If your asset that is assigned a public IP address encounters volumetric DDoS attacks after your asset is added to an Anti-DDoS Origin instance of a paid edition, blackhole filtering may still be triggered. To prevent extended periods of service interruptions, you must deactivate blackhole filtering at the earliest opportunity. Anti-DDoS Origin paid editions provide a solution to configure alerts and automatically deactivate blackhole filtering.
Prerequisites
This solution requires you to call an API operation of Anti-DDoS Origin. Therefore, this solution is available only for Anti-DDoS Origin instances. Before you use this solution, make sure that your asset is added to an Anti-DDoS Origin instance. For more information, see Add an object for protection.
Background information
You can manually deactivate blackhole filtering for Anti-DDoS Origin instances in the Traffic Security console.

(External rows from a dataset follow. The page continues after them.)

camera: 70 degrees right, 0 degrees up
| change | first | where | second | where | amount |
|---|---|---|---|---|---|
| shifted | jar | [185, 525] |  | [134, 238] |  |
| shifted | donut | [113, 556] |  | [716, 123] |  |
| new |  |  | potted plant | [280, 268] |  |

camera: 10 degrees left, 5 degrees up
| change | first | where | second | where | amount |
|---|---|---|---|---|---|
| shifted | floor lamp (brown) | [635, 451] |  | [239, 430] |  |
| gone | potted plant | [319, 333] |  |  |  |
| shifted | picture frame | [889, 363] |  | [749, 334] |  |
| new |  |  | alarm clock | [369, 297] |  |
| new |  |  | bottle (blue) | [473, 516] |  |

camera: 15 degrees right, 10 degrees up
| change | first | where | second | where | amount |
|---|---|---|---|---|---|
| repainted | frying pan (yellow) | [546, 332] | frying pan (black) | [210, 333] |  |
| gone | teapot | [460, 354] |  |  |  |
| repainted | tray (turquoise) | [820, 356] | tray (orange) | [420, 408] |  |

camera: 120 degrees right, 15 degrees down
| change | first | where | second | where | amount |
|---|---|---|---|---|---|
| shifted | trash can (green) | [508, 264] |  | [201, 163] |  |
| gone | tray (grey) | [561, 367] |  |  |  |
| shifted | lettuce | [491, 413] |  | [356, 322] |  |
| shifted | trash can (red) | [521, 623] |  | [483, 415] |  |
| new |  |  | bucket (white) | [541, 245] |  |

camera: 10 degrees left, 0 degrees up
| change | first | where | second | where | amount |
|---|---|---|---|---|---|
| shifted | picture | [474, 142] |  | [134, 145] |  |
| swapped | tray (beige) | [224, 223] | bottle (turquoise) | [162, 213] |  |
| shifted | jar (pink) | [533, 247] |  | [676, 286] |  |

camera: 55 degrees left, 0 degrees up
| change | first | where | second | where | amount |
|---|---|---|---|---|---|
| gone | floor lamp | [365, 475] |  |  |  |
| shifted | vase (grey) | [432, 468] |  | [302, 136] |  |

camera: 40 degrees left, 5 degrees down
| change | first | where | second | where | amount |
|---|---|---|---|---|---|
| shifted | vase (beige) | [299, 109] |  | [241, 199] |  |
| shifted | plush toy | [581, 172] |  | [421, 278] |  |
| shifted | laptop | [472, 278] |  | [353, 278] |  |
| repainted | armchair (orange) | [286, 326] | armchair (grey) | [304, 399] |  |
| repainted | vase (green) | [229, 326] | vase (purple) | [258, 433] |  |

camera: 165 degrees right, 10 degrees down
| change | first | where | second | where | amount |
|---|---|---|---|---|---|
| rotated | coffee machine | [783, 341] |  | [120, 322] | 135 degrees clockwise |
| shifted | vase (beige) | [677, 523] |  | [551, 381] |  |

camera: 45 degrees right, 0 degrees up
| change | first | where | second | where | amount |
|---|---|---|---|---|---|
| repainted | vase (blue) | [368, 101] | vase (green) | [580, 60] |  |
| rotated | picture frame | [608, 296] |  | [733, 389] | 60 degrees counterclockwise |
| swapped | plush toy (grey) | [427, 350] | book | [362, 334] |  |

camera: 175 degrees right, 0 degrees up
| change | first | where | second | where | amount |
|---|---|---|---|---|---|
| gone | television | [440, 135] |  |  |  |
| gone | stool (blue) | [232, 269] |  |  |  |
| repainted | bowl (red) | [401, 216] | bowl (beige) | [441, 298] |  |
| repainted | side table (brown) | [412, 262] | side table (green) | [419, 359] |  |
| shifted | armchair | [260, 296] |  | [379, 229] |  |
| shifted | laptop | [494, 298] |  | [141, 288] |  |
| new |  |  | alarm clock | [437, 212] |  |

For more information, see Deactivate blackhole filtering. However, manual deactivation may result in delays and unexpected errors. If your service requires a high level of stability and continuity, use the following method to configure alerts and automatically deactivate blackhole filtering:
Create an alert rule in the CloudMonitor console to monitor blackhole filtering that is triggered on an Anti-DDoS Origin instance of a paid edition.
NoteIf blackhole filtering is triggered and detected on assets that are added to Anti-DDoS Origin paid editions, CloudMonitor sends messages about blackhole filtering. In other scenarios, no messages about blackhole filtering are sent.
Create a custom rule to automatically deactivate blackhole filtering on an Anti-DDoS Origin instance by calling the DeleteBlackhole operation. For more information, see DeleteBlackhole.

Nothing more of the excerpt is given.